The Website Redesign and Blacklight Project Team wanted to gather feedback early on in the project about what is important to our patrons with regards to the website. The online survey contained these questions:

  • When you last visited the library website, what did you do while you were there?
  • What library resources or collections are valuable to you?
  • Please rate in order of importance: (Library Search, Borrowing from another library, Library Events, Individual and group study space, Printing and Computing, Library Hours, My Library Account, Information, Blogs, News and Social Media, Contacting a Librarian. )
  • What other tasks do you visit the library website to complete?

Can you tell us about your survey results? 

Library search is clearly of primary importance, as indicated with an average ranking of 4.18 on a scale of 1-5.  In the “heat map” below, green indicates high importance to users, while red is lesser importance (Blogs, news, social media averaged 2.10).

The results demonstrate what library staff already suspected, that patrons primarily come to the website to access to books, articles, journals and databases. These are all discovered primarily through the library search interface on the website’s homepage. The results also demonstrate that the computers, printers and study spaces are used and of high value to respondents.

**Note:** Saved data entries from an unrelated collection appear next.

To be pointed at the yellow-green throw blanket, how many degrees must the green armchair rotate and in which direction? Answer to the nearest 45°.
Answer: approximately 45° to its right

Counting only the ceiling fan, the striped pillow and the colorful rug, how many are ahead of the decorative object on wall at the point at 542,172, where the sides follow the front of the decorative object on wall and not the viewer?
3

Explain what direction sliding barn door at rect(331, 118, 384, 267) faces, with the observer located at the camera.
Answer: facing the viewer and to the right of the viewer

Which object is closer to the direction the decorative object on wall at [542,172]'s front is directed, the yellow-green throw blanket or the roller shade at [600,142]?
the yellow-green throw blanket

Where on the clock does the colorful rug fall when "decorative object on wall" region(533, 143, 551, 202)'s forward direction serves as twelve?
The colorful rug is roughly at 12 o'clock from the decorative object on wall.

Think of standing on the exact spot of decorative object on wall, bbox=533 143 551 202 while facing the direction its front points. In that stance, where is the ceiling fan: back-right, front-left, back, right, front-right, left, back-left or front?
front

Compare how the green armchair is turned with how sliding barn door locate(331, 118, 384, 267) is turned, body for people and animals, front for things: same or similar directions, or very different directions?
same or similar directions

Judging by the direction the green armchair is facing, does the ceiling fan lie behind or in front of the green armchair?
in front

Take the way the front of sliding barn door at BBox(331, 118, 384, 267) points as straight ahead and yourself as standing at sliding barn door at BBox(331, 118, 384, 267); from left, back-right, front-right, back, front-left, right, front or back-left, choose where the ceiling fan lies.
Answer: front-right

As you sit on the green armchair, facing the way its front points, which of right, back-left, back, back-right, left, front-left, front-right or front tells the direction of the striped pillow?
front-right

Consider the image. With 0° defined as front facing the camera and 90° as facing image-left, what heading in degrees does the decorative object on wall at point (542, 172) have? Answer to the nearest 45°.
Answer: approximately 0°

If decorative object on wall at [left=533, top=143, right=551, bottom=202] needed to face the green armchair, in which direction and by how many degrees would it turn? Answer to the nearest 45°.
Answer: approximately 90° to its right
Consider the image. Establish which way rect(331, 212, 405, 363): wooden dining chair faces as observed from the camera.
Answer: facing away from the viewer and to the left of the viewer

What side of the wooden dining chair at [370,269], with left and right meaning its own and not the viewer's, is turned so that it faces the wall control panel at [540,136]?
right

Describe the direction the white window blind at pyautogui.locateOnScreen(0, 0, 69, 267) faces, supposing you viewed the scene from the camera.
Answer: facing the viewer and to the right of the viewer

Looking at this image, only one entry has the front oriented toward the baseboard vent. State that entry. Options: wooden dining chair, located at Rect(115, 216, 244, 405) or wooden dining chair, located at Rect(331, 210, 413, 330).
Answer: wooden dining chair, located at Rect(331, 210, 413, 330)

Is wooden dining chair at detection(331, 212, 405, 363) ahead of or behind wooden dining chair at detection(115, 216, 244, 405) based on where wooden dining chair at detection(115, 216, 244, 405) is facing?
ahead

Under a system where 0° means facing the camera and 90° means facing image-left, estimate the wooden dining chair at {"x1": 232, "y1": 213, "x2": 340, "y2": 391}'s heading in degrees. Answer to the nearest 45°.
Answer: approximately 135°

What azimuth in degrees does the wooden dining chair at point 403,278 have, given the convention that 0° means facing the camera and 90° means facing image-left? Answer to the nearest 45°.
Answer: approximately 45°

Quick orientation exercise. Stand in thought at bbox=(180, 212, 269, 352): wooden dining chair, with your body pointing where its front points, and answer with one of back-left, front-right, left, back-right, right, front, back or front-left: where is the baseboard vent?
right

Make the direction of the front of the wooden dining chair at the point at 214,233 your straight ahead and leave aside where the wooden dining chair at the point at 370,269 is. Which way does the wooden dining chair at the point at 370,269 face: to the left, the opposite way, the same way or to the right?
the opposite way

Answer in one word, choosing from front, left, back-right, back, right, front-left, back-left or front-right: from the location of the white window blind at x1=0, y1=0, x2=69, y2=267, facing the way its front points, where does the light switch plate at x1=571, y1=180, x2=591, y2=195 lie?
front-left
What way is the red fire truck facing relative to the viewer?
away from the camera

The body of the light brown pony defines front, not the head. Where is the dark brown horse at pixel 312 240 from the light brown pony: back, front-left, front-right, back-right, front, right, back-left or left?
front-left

While these services are not directly related to the website, the information may useful as we plan the physical space in the new library building. Additionally, we’ll want to make sure that information about our computing, printing and study spaces is highlighted on the new website.

Were there any challenges in terms of interpreting the results of the survey?

Well, it seemed clear that all respondents didn’t read the questions carefully, since many cite printing and computing as very important – although they don’t do that through the website. Since most of our surveys were launched through a “pop-up” on library computers, the majority of our responses (over 55%) were undergraduates. And we don’t know if this response is representative, whether undergraduates are also the primary users of our website. The results show that faculty and graduate students use the website to locate articles first, then books. Undergraduates say that books, research, databases and homework/study are most important.

What Do You Plan To Do Next? 

This survey is one of several methods we’ll use to understand how our website is used – and what resources and services are most important to our community. We may use this information to highlight events and collections in a different way. We may offer different navigation paths to different user types. But as importantly,  it assures us that our work in developing a robust discovery tool is what will be most valued by our users.

Thanks, Cynthia. Great project. Thanks for sharing it with us.